## The request
Please arrange the lines of the records as a numbered list, starting with the line that contains "kingdom: Animalia" and going on through the line that contains "common name: Pallid-winged grasshopper", with any blank lines left out and no other lines included.

———

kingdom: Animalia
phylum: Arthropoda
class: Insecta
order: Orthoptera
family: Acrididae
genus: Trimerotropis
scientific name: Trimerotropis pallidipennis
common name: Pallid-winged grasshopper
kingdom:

———

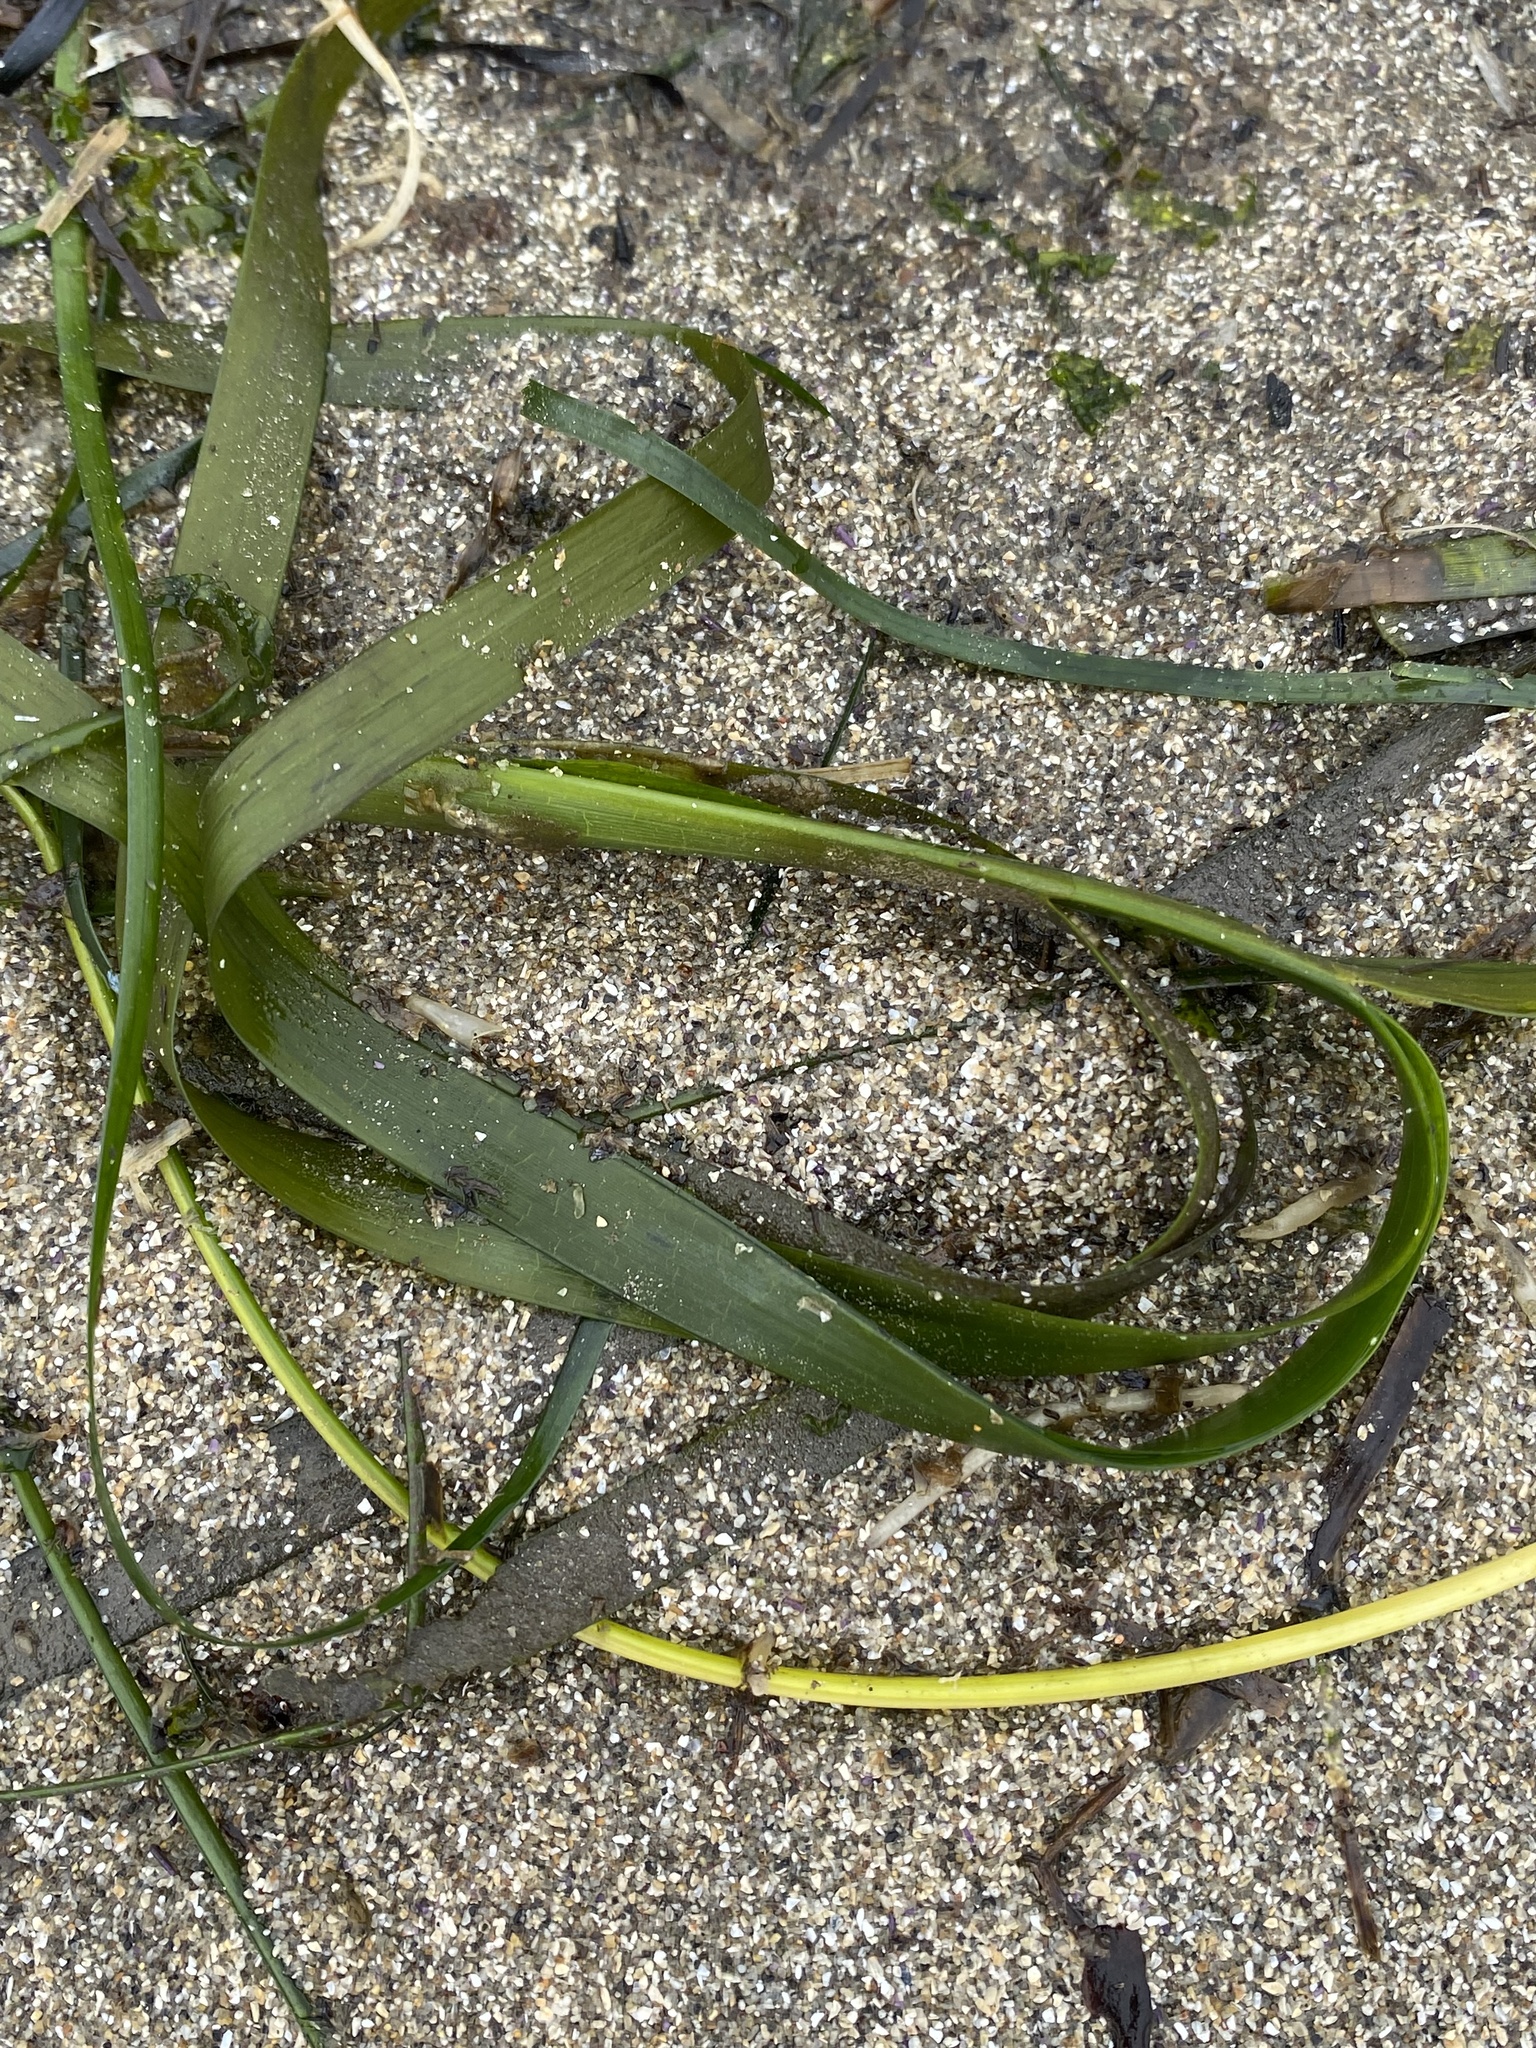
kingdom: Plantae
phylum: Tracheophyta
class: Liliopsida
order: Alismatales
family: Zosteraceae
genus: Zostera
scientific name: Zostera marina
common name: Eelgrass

———

## Response to this exercise
1. kingdom: Animalia
2. phylum: Arthropoda
3. class: Insecta
4. order: Orthoptera
5. family: Acrididae
6. genus: Trimerotropis
7. scientific name: Trimerotropis pallidipennis
8. common name: Pallid-winged grasshopper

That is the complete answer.